Plum crisp just out of the oven and cooling.
Having bought a large tub of regular size red burgundy plums at Costco (about 12 to 14 in the tub) I realized that they were going to get soft quickly. Most were stored in the fridge and after eating the four juicy plums left in the fruit basket on the counter, I was thinking that the ones stored in the fridge would likely be soft. After eating about a quarter of a plum from the fridge, my assumptions were correct. The options to consume the eight and 3/4 remaining plums were to either bake with them, stew them or freeze them (a good fall back option). I decided to bake them and make a crisp. The oven was already on as I was roasting a chicken. I baked the crisp in two dishes, a small white ramekin and a glass dish. I used chopped walnuts in the topping. I also did not peel the plums. After cutting the plums up, there was so much juice I had to drain off some of the juice.

The crisp recipe I used was my standard one used to make cherry, rhubarb or apple crisp. A crisp is a crisp and the topping can be used with any kind of fruit. I like to enjoy crisp not only as a dessert but also for breakfast. I add the crisp like a topping to a small bowl of plain greek yogurt instead of adding granola. 

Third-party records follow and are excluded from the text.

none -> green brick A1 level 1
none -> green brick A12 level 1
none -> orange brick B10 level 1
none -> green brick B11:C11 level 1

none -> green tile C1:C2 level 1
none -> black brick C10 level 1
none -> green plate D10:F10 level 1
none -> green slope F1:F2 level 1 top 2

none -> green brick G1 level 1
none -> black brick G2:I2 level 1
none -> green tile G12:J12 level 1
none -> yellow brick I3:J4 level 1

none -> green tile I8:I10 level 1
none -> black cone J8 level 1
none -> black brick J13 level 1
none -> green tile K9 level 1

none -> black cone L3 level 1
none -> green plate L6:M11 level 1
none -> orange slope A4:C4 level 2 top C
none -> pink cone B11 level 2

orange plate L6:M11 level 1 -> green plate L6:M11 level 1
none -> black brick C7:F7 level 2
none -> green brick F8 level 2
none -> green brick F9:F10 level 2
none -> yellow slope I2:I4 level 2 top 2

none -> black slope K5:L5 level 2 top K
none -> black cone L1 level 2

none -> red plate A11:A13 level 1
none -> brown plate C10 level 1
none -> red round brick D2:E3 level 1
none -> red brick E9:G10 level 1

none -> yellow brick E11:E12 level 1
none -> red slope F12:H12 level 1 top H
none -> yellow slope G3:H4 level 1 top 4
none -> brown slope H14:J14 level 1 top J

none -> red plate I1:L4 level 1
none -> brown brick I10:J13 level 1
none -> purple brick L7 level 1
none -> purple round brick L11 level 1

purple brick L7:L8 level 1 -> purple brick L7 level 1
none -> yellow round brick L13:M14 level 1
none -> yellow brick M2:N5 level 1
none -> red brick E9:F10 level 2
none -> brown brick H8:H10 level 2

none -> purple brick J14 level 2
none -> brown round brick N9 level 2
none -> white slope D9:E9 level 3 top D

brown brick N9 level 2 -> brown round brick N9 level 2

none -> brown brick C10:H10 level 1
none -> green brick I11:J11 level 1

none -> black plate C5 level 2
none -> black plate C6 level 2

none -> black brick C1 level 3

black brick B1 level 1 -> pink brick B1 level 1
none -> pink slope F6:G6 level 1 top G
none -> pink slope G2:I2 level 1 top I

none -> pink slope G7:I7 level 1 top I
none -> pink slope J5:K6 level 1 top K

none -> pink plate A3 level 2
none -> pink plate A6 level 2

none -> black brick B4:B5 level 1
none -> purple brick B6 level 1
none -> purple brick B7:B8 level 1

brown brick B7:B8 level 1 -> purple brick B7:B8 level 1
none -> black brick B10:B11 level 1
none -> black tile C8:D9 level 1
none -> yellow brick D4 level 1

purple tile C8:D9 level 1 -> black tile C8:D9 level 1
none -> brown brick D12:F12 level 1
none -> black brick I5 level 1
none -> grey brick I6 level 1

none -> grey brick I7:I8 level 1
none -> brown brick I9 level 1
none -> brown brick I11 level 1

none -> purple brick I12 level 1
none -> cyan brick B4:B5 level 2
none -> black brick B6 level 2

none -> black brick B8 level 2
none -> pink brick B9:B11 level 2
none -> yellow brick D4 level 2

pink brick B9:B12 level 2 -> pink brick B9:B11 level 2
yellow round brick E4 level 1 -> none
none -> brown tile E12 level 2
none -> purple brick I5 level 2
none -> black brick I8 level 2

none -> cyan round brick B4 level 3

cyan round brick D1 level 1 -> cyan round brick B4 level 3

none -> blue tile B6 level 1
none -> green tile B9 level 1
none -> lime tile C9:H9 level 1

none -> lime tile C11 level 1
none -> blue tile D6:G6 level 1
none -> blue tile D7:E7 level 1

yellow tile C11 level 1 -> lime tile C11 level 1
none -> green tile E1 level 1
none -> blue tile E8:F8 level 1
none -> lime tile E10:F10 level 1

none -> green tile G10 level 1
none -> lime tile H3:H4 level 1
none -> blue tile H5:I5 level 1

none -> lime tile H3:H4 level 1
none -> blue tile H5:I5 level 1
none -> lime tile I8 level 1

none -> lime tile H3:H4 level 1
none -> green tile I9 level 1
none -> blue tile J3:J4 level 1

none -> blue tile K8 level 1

Plums mixed with ingredients in the bowl.
Fruit placed in a small ramekin, topping added and then baked.
The second dish was made in a larger baking dish. Fruit placed in a glass baking dish, followed by the crisp. Crisp was then baked.

INGREDIENTS:

Fruit:

8 medium to large size plums, pitted and sliced into chunks
1 tbsp lemon juice
2 tbsp sugar or stevia
2 tbsp arrowroot powder or minute tapioca

Topping:
1/2 cup slivered almonds or chopped pecans or chopped walnuts
3/4 cup almond flour
2 tbsp coconut flour
1/4 cup honey or maple syrup
1 tsp cinnamon
1/4 cup coconut oil (at room temperature) or butter

DIRECTIONS:

Heat the oven to 350 degrees F. In a large bowl, add the fruit, lemon juice, sugar and arrowroot powder and mix well. In a separate bowl, mix together all of the topping except the coconut oil or butter. Add the oil or butter and mix using a fork or pastry blender so that it forms into crumbs or clumps. Using honey will make it more like clumps.

Grease with oil or butter a medium size baking pan. Add the fruit mixture, spread it evenly across the pan and add the topping to cover the fruit. Bake for at least 30 minutes or until it is bubbling and the topping has browned. Serves 6 to 8 depending on appetites.